### What you will do
Every record must be copied exactly, from first line to last.

# # # #

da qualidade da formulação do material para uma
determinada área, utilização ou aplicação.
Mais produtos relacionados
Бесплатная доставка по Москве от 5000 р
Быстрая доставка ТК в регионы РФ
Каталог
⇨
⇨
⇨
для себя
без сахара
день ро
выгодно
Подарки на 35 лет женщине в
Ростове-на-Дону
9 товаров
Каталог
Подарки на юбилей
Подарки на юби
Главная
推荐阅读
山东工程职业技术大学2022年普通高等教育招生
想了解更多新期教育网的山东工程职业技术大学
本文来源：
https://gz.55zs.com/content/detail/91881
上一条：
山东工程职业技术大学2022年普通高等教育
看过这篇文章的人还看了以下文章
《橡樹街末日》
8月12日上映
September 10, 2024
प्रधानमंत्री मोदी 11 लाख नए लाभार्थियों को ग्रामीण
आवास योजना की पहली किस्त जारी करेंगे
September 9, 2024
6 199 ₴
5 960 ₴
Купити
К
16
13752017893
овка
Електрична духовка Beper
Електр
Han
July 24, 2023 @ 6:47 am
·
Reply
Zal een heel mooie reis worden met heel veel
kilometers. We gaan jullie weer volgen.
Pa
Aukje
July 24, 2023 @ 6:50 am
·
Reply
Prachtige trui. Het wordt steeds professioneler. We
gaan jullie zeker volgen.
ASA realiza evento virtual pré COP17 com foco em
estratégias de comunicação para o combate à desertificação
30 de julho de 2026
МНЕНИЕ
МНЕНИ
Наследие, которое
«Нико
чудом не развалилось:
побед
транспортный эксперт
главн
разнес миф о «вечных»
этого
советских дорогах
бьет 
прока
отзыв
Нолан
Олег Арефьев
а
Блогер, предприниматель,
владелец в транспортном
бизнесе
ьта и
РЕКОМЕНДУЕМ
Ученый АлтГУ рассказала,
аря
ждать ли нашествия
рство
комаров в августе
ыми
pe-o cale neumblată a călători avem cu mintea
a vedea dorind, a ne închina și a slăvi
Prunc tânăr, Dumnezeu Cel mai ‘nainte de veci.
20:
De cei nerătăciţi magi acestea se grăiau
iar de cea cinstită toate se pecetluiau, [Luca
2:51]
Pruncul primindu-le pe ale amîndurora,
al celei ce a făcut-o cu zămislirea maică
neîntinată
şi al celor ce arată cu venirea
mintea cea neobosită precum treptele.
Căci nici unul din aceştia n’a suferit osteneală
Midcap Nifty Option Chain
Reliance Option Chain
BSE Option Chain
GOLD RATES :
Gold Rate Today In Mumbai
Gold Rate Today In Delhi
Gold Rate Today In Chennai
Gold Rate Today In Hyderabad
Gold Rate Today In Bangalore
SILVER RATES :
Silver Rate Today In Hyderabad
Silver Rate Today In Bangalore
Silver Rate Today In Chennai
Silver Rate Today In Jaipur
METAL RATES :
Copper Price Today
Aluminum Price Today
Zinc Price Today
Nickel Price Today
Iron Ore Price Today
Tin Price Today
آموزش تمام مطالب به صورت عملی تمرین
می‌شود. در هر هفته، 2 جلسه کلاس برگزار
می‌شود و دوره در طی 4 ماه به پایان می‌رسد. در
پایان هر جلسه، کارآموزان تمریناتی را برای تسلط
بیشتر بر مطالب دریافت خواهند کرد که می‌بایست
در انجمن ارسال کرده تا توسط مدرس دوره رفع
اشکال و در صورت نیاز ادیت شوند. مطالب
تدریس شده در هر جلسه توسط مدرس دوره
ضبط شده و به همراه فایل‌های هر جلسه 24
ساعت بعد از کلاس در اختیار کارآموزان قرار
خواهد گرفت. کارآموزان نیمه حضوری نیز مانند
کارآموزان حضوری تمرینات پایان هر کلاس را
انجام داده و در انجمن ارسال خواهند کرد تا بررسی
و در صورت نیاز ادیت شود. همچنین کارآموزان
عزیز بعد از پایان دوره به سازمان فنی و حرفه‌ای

# # # #

### Response
da qualidade da formulação do material para uma
determinada área, utilização ou aplicação.
Mais produtos relacionados
Бесплатная доставка по Москве от 5000 р
Быстрая доставка ТК в регионы РФ
Каталог
⇨
⇨
⇨
для себя
без сахара
день ро
выгодно
Подарки на 35 лет женщине в
Ростове-на-Дону
9 товаров
Каталог
Подарки на юбилей
Подарки на юби
Главная
推荐阅读
山东工程职业技术大学2022年普通高等教育招生
想了解更多新期教育网的山东工程职业技术大学
本文来源：
https://gz.55zs.com/content/detail/91881
上一条：
山东工程职业技术大学2022年普通高等教育
看过这篇文章的人还看了以下文章
《橡樹街末日》
8月12日上映
September 10, 2024
प्रधानमंत्री मोदी 11 लाख नए लाभार्थियों को ग्रामीण
आवास योजना की पहली किस्त जारी करेंगे
September 9, 2024
6 199 ₴
5 960 ₴
Купити
К
16
13752017893
овка
Електрична духовка Beper
Електр
Han
July 24, 2023 @ 6:47 am
·
Reply
Zal een heel mooie reis worden met heel veel
kilometers. We gaan jullie weer volgen.
Pa
Aukje
July 24, 2023 @ 6:50 am
·
Reply
Prachtige trui. Het wordt steeds professioneler. We
gaan jullie zeker volgen.
ASA realiza evento virtual pré COP17 com foco em
estratégias de comunicação para o combate à desertificação
30 de julho de 2026
МНЕНИЕ
МНЕНИ
Наследие, которое
«Нико
чудом не развалилось:
побед
транспортный эксперт
главн
разнес миф о «вечных»
этого
советских дорогах
бьет 
прока
отзыв
Нолан
Олег Арефьев
а
Блогер, предприниматель,
владелец в транспортном
бизнесе
ьта и
РЕКОМЕНДУЕМ
Ученый АлтГУ рассказала,
аря
ждать ли нашествия
рство
комаров в августе
ыми
pe-o cale neumblată a călători avem cu mintea
a vedea dorind, a ne închina și a slăvi
Prunc tânăr, Dumnezeu Cel mai ‘nainte de veci.
20:
De cei nerătăciţi magi acestea se grăiau
iar de cea cinstită toate se pecetluiau, [Luca
2:51]
Pruncul primindu-le pe ale amîndurora,
al celei ce a făcut-o cu zămislirea maică
neîntinată
şi al celor ce arată cu venirea
mintea cea neobosită precum treptele.
Căci nici unul din aceştia n’a suferit osteneală
Midcap Nifty Option Chain
Reliance Option Chain
BSE Option Chain
GOLD RATES :
Gold Rate Today In Mumbai
Gold Rate Today In Delhi
Gold Rate Today In Chennai
Gold Rate Today In Hyderabad
Gold Rate Today In Bangalore
SILVER RATES :
Silver Rate Today In Hyderabad
Silver Rate Today In Bangalore
Silver Rate Today In Chennai
Silver Rate Today In Jaipur
METAL RATES :
Copper Price Today
Aluminum Price Today
Zinc Price Today
Nickel Price Today
Iron Ore Price Today
Tin Price Today
آموزش تمام مطالب به صورت عملی تمرین
می‌شود. در هر هفته، 2 جلسه کلاس برگزار
می‌شود و دوره در طی 4 ماه به پایان می‌رسد. در
پایان هر جلسه، کارآموزان تمریناتی را برای تسلط
بیشتر بر مطالب دریافت خواهند کرد که می‌بایست
در انجمن ارسال کرده تا توسط مدرس دوره رفع
اشکال و در صورت نیاز ادیت شوند. مطالب
تدریس شده در هر جلسه توسط مدرس دوره
ضبط شده و به همراه فایل‌های هر جلسه 24
ساعت بعد از کلاس در اختیار کارآموزان قرار
خواهد گرفت. کارآموزان نیمه حضوری نیز مانند
کارآموزان حضوری تمرینات پایان هر کلاس را
انجام داده و در انجمن ارسال خواهند کرد تا بررسی
و در صورت نیاز ادیت شود. همچنین کارآموزان
عزیز بعد از پایان دوره به سازمان فنی و حرفه‌ای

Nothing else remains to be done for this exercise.